Hugo “Yogi” Pinell (1945-2015)

From the September-October 2015 issue of News & Letters

On Aug. 12, Hugo “Yogi” Pinell (1945-2015) was killed in the California State Prison-Sacramento. Pinell was a comrade of George Jackson, W.L. Nolen, James Carr, and other founders of the modern prison movement. He was released from solitary confinement in 2014 after 45 years, the longest any state prisoner has spent in solitary.

Hugo Pinell in 1976 during his trial as one of the San Quentin 6 and in 2011, while still in solitary confinement.

Hugo Pinell in 1976 during his trial as one of the San Quentin 6 and in 2011, while still in solitary confinement.

At the time of the attack Pinell was the last one in a canteen line. He knew to watch his back and chose to be last. A guard allowed another prisoner to join the line after it was closed, and one more dashed in; these men were the killers. It was only after Pinell’s murder caused outrage among the prisoners that the so-called “riot,” reported by the mainstream press, happened in which others were injured.

RACIST DEADLY PRISON GUARDS

After the attack some guards posted racist, hate-filled messages on social media. It has been reported that some held a party to celebrate the murder. California Department of Corrections (CDC) must bear most of the responsibility for Pinell’s death. The potential for an assassination was clear. Pinell had received death threats, yet the CDC insisted on placing him in jeopardy.

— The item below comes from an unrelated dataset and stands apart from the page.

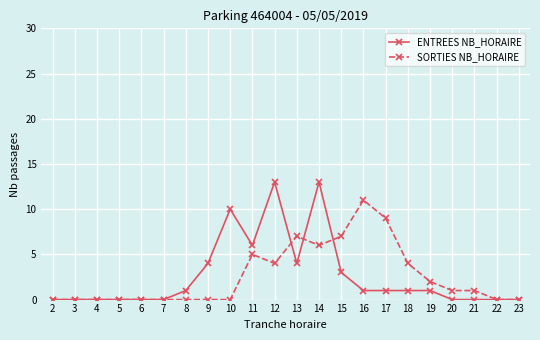

Between 6 and 9, which series saw the biggest shift?

ENTREES NB_HORAIRE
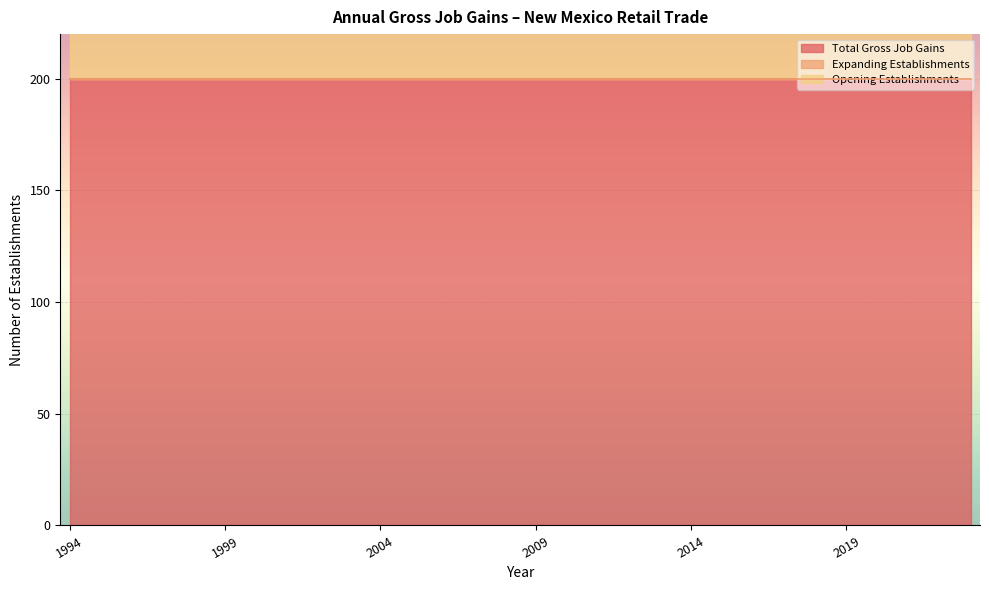

Which series has the widest spread of values?

Total Gross Job Gains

A statement by Luis Bato Talamantez, David General Giap Johnson and Willie Sundiata Tate read:

“We mourn the loss of our comrade brother, Yogi…The prisoners who did it acted as agents of the state. It comes at a time when prisoners are collectively trying to end decades of internal strife. Those who took his life have done a disservice to our movement; their actions served the cause of the same oppressor we fought against!”

The timing may not have been coincidental either. August is celebrated as Black August for the founding of the prison wing of Black liberation. It is an anniversary of the 2011 and 2013 hunger strikes, as well as the 2012 Agreement to End Hostilities.

Yogi Pinell reflected recently on his life: “For me, it begins with the new W.L. Nolen in San Quentin in March in 1967, because I remember the old W.L. in Soledad, in 1963-64, when he was consistently messing up, as were most of us youngsters. Therefore, when the new W.L. greeted me in San Quentin, and he was handing me some literature and telling me about the Black Consciousness studies, the Self Reliant Principles of living, the Black Liberation Movement and the building of the New Man, he became my principal example because I noticed the positive and significant changes in him. He used Malcolm as our primary example of self-transformation and he felt that all of us brothers could make that same transformation…Most of us were very young, doing short sentences (supposedly), had been through the gladiator stations, Tracy and Soledad, and the time and place was right for self-change. We had the teachers, examples, the literature, the means and the opportunities, so it was up to us, how seriously devoted we would be toward real self-change…to join the liberation movement we had to understand the meaning of liberate and, to embark on a commitment to freedom, we had to do away with old ways, old habits, f—d up mentality, the club, homeboy set mentality and attitude.”

This discovery of revolutionary thought was part of a worldwide movement that was transforming the consciousness of oppressed people—workers, peasants, women, LGBTQ people, the disabled, the youth, the outcast. In turn, what these men created was an astonishing collective act that picked up on the developing racist backlash against the 1960s revolutionary movements and saw that the counter-revolution was going to strike its blows against the Black and Latino working class through mass criminalization.

The future of the historic Agreement to End Hostilities hangs in the balance. In the past, guards have been successful in setting prisoners against each other after the prisoners themselves started to cooperate. Will the guards’ divide and conquer strategy fail this time? One thing is clear: the young prisoners, who hadn’t been political before coming into prison, are getting radicalized by this.